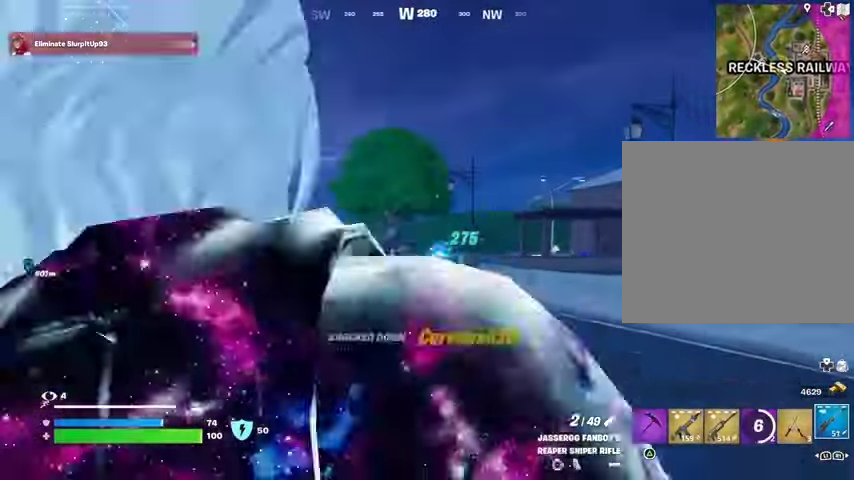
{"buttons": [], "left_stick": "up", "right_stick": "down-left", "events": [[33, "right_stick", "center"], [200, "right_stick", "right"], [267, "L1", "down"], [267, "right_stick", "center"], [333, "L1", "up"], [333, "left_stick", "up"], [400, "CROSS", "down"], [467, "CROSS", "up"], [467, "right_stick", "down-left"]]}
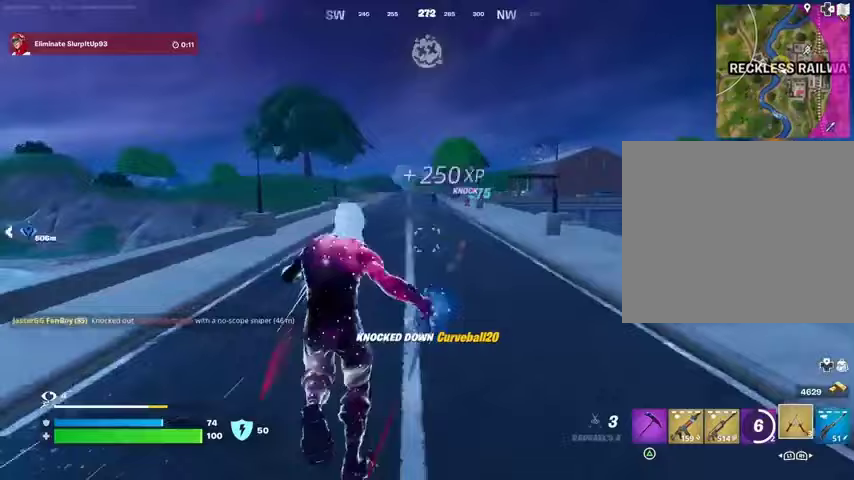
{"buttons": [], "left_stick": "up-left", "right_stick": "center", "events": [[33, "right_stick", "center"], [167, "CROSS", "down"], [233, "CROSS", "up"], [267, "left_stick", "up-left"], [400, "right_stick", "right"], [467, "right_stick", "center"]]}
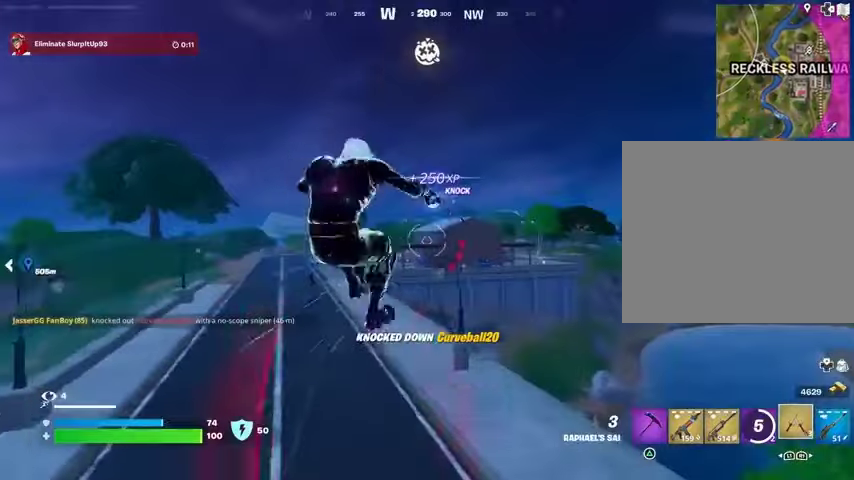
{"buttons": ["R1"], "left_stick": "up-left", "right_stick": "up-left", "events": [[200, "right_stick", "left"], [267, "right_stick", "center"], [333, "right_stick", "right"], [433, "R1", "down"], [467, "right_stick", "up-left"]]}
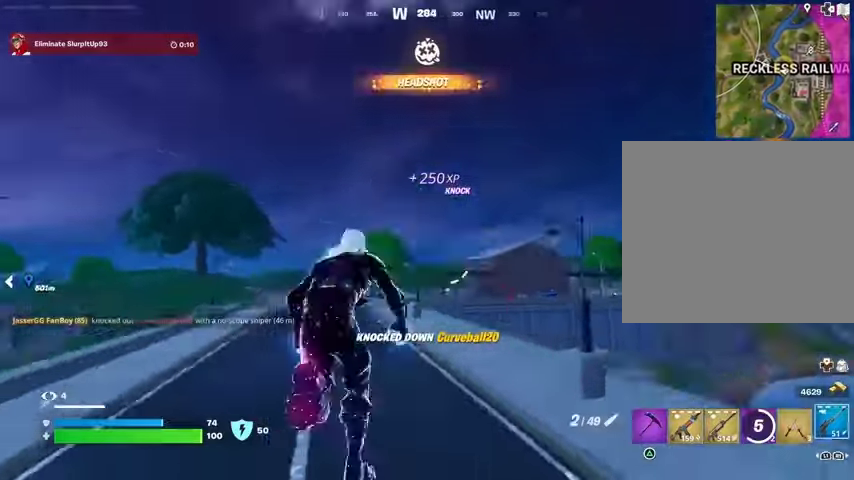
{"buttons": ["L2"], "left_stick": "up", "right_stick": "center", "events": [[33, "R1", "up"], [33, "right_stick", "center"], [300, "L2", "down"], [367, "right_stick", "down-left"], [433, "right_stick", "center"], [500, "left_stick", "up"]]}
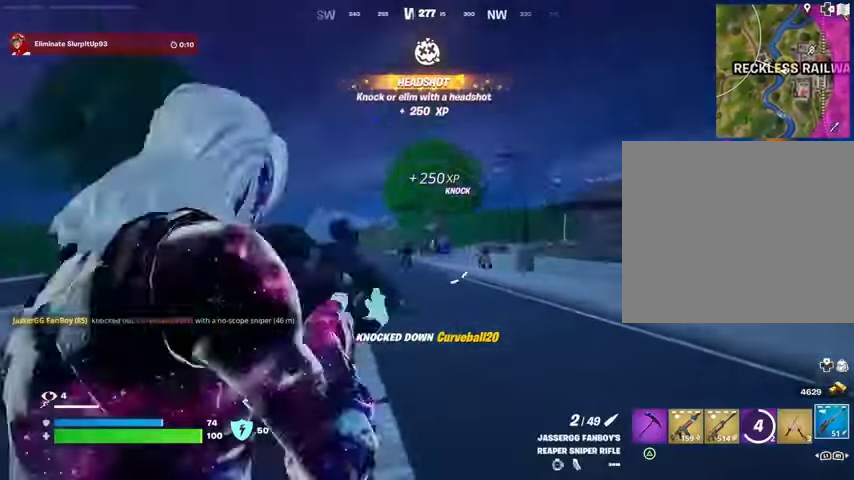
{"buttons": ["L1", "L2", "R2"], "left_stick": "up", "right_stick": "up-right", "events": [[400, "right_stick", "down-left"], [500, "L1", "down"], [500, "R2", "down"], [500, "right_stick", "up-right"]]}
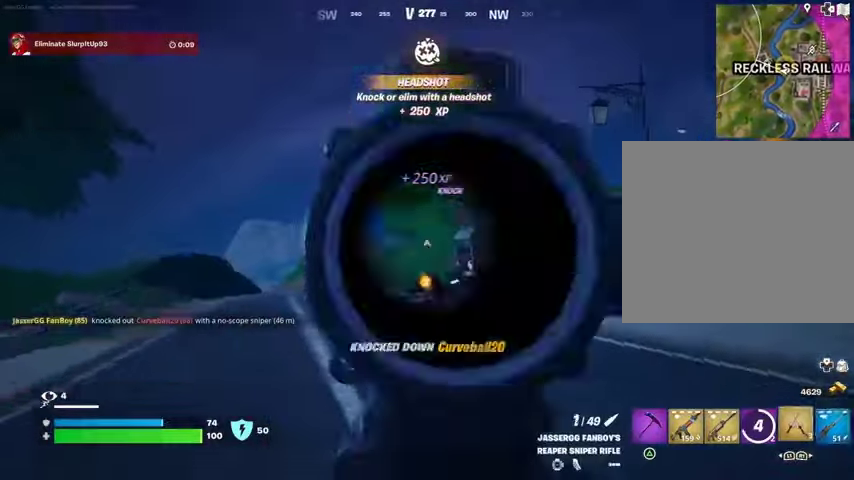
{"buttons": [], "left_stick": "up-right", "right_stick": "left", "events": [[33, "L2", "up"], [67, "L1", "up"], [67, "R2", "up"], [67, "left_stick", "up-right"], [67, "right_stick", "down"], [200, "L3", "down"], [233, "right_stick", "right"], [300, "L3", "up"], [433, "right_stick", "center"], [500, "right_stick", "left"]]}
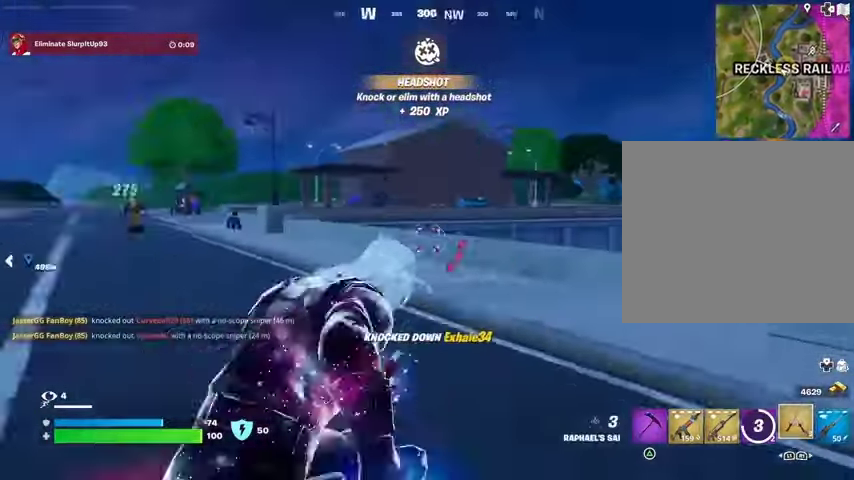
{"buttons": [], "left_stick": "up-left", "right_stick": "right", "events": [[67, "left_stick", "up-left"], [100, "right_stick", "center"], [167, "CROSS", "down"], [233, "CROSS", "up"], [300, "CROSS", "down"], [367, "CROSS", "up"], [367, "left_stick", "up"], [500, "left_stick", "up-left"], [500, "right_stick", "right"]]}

...

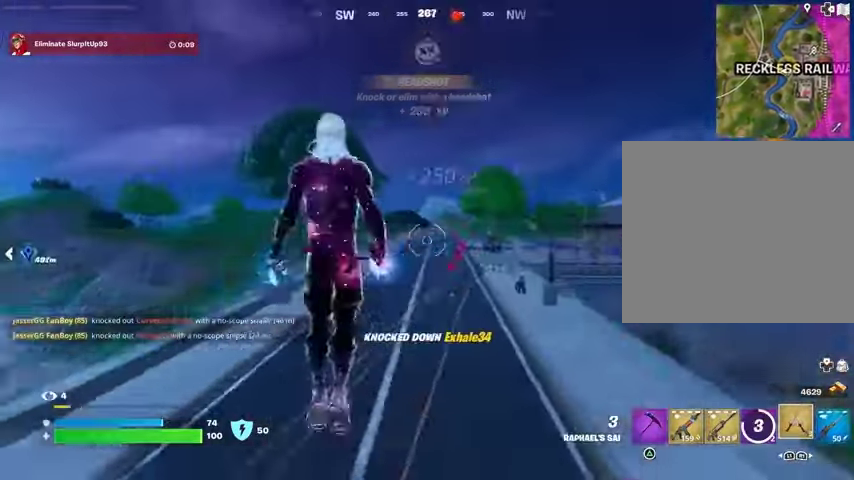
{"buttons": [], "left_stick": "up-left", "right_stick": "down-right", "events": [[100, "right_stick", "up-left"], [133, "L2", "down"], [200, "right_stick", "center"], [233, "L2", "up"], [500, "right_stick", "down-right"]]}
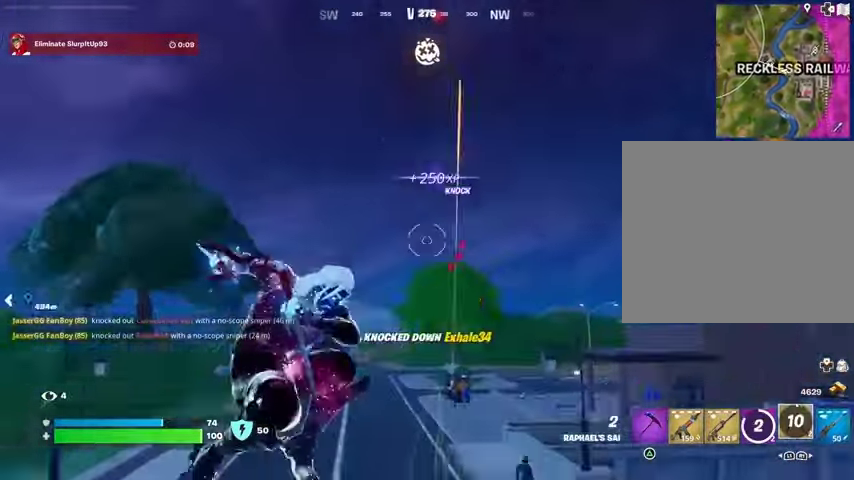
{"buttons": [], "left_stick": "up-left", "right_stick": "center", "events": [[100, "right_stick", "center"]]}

§ Activity:
Please report all lines in the entries where "CROSS" appears.

§ Task result:
{"buttons": [], "left_stick": "up", "right_stick": "down-left", "events": [[33, "right_stick", "center"], [200, "right_stick", "right"], [267, "L1", "down"], [267, "right_stick", "center"], [333, "L1", "up"], [333, "left_stick", "up"], [400, "CROSS", "down"], [467, "CROSS", "up"], [467, "right_stick", "down-left"]]}
{"buttons": [], "left_stick": "up-left", "right_stick": "center", "events": [[33, "right_stick", "center"], [167, "CROSS", "down"], [233, "CROSS", "up"], [267, "left_stick", "up-left"], [400, "right_stick", "right"], [467, "right_stick", "center"]]}
{"buttons": [], "left_stick": "up-left", "right_stick": "right", "events": [[67, "left_stick", "up-left"], [100, "right_stick", "center"], [167, "CROSS", "down"], [233, "CROSS", "up"], [300, "CROSS", "down"], [367, "CROSS", "up"], [367, "left_stick", "up"], [500, "left_stick", "up-left"], [500, "right_stick", "right"]]}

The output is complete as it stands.